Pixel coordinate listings
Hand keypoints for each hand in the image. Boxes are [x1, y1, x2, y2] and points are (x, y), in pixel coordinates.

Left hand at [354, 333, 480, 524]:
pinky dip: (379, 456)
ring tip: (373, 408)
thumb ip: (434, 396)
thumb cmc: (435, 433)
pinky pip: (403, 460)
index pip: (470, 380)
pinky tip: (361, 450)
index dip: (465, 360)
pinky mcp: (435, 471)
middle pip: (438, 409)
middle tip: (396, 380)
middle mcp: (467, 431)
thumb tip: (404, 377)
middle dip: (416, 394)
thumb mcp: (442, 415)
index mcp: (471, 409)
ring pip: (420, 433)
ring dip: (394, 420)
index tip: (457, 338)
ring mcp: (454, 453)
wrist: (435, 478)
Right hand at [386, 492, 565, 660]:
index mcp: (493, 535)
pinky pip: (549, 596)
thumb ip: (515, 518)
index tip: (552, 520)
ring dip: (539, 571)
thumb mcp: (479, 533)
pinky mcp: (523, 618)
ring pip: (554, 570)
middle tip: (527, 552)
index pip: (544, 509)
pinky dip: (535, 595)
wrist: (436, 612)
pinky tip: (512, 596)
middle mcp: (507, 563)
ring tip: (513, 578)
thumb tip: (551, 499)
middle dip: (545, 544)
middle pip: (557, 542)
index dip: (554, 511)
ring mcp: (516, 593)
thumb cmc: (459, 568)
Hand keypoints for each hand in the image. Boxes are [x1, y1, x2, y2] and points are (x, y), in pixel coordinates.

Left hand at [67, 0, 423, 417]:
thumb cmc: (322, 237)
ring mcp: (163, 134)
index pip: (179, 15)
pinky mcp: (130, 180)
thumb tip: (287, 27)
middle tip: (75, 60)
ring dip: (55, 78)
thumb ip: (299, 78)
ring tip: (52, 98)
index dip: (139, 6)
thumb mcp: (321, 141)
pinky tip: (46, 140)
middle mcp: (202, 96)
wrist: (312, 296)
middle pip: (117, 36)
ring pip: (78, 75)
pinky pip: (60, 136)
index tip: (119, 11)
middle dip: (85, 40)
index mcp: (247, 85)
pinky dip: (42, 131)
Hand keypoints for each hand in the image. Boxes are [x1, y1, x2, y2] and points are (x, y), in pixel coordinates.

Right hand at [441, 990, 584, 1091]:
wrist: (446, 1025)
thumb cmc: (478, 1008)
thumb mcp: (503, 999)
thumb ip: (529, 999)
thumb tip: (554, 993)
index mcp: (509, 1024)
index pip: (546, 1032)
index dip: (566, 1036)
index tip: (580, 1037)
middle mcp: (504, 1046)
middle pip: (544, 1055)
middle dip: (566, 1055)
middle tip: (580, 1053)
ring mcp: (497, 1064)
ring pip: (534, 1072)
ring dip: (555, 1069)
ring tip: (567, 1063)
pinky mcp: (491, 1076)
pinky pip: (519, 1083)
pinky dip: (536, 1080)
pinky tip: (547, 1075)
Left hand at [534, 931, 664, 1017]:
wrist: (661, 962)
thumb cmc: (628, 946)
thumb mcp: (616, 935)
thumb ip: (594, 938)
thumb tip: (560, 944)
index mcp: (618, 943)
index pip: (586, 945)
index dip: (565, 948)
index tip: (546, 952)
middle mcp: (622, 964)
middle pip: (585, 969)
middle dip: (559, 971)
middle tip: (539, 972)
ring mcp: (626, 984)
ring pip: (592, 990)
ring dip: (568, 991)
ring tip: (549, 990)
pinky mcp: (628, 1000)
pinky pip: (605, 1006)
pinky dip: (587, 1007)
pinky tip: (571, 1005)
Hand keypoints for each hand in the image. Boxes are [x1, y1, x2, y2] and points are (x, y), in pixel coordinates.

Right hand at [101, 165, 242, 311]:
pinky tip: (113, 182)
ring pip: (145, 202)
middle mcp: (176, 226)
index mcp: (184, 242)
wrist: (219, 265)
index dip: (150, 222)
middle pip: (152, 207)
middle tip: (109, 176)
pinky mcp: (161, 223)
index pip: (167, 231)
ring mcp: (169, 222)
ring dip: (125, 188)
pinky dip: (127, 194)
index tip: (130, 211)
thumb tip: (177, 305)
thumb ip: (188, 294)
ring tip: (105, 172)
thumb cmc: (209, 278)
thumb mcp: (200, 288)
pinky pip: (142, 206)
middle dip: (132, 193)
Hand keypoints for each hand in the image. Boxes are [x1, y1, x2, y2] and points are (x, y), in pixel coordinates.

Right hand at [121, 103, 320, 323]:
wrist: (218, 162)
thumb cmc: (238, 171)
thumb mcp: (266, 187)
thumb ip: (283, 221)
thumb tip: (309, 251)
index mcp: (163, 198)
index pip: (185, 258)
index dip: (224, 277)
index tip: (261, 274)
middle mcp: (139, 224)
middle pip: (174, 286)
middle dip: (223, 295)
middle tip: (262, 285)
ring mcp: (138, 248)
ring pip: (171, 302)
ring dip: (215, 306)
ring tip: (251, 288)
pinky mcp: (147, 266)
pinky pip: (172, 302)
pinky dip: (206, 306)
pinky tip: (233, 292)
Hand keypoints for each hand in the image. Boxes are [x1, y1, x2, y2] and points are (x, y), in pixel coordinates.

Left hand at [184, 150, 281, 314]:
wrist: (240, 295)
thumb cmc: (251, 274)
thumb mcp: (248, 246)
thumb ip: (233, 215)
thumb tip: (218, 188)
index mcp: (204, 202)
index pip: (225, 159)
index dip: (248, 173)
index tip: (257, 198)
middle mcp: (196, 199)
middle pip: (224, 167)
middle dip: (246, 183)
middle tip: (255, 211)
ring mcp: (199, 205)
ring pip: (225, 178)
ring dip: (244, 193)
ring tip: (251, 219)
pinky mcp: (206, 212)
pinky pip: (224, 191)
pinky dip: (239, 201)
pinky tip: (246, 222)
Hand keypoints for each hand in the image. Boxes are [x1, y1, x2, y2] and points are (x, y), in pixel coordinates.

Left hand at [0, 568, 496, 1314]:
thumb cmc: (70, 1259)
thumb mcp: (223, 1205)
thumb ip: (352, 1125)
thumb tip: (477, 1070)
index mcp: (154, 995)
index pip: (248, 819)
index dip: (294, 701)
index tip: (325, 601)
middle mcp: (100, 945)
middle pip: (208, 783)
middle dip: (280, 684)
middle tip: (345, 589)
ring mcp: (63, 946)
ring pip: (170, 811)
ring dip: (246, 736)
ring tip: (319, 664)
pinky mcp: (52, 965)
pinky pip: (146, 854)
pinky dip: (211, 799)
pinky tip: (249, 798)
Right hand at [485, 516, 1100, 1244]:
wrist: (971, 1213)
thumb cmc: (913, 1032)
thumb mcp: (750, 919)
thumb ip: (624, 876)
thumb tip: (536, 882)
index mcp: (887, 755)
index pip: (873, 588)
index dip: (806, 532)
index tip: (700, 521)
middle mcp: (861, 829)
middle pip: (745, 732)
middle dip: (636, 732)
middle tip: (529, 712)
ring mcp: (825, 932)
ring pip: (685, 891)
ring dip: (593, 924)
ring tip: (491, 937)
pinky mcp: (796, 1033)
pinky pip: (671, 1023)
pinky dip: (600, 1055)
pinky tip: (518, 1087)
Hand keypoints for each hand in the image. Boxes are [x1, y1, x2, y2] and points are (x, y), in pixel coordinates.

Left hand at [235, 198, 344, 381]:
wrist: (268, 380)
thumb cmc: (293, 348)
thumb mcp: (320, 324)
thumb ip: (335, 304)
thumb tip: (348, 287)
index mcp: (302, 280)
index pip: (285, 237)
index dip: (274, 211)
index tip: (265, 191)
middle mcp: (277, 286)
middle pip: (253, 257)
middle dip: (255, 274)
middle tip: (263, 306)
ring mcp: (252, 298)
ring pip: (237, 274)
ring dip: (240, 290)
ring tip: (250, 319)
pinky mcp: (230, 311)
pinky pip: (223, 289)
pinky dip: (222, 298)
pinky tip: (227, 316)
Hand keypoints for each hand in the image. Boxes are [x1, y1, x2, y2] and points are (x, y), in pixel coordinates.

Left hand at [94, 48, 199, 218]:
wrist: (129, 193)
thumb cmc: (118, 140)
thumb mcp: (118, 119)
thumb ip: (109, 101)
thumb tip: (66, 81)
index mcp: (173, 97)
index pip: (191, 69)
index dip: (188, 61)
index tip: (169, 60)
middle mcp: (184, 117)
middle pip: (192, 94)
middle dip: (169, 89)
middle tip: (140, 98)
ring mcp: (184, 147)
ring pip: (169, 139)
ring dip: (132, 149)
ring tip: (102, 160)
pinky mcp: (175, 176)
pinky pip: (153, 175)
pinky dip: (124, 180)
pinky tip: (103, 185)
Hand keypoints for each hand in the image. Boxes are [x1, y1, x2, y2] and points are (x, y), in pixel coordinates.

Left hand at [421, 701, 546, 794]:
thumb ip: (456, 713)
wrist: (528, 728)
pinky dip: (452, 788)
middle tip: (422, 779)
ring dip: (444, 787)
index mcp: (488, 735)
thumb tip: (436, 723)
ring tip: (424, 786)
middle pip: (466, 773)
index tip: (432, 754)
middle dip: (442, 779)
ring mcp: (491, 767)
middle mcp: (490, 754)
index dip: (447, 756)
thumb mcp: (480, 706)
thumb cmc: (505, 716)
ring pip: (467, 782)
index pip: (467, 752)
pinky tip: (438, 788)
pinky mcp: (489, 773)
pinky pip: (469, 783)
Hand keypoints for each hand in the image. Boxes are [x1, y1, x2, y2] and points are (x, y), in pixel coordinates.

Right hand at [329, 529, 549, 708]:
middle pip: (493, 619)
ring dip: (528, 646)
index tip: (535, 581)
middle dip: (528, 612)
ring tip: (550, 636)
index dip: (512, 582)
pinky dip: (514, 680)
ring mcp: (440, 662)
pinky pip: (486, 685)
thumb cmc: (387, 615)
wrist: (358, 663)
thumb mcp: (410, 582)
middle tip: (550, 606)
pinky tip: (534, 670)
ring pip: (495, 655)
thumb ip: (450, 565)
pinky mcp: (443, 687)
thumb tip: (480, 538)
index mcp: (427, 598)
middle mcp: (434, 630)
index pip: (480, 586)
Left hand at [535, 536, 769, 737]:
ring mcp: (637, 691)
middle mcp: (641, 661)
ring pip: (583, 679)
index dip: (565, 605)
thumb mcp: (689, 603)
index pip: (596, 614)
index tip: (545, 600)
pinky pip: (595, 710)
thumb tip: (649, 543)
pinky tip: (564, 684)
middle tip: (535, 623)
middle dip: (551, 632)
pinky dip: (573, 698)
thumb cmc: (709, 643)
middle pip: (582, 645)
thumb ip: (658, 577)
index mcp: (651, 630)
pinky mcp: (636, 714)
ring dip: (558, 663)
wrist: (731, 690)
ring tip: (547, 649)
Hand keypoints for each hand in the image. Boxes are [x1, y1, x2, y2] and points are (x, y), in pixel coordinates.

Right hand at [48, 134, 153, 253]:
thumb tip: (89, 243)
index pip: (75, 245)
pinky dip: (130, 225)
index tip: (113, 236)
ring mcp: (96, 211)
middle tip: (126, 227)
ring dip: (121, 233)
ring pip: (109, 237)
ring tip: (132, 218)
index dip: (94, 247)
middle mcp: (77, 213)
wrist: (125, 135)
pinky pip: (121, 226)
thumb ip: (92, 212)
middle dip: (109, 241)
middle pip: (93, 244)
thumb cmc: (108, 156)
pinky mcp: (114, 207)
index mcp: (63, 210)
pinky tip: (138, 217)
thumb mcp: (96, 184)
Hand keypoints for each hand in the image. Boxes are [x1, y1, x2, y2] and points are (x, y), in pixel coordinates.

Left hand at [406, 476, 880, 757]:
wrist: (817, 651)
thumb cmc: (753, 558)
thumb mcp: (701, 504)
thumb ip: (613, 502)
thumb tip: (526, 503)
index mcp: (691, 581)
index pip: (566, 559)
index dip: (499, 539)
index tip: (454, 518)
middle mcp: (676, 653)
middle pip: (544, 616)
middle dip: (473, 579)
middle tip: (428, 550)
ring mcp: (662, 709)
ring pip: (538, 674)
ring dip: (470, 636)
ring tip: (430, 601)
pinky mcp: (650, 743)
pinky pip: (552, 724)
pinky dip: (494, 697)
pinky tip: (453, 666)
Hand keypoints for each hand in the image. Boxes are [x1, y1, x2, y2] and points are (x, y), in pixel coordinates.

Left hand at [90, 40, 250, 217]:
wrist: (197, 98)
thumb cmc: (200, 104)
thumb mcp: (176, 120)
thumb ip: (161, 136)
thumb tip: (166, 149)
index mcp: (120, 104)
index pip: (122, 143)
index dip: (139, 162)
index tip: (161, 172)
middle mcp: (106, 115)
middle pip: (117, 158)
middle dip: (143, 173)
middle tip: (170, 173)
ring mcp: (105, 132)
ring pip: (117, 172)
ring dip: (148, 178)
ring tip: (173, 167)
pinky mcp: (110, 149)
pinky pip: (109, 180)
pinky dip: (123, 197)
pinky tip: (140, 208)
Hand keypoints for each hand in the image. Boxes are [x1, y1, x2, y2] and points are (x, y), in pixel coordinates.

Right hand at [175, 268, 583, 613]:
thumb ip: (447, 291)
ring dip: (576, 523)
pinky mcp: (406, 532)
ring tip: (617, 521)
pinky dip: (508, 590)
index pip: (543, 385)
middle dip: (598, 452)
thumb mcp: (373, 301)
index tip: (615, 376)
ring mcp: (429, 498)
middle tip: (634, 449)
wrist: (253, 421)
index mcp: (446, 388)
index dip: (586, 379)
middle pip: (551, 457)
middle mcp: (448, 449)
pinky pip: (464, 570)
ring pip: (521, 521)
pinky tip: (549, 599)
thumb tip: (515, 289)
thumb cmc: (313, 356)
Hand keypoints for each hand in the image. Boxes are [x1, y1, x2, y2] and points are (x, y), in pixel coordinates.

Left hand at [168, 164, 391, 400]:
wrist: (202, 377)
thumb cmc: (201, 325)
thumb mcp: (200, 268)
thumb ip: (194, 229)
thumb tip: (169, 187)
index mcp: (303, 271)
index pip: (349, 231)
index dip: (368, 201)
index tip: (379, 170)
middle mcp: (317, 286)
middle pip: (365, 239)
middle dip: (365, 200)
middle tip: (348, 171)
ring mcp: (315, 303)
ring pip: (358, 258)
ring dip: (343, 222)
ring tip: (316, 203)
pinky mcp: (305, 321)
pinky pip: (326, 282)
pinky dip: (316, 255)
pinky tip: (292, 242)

## ASSIGNMENT
The line above containing "pinky mcp: (796, 1033)", the line containing "wrist: (268, 380)", and every line between them are to be transcribed exactly; no other line is wanted.

## EXERCISE RESPONSE
pinky mcp: (796, 1033)
pinky pip: (671, 1023)
pinky dip: (600, 1055)
pinky tip: (518, 1087)
Hand keypoints for each hand in the image. Boxes are [x1, y1, x2, y2] and points are (x, y), in pixel coordinates.

Left hand at [235, 198, 344, 381]:
wrist: (268, 380)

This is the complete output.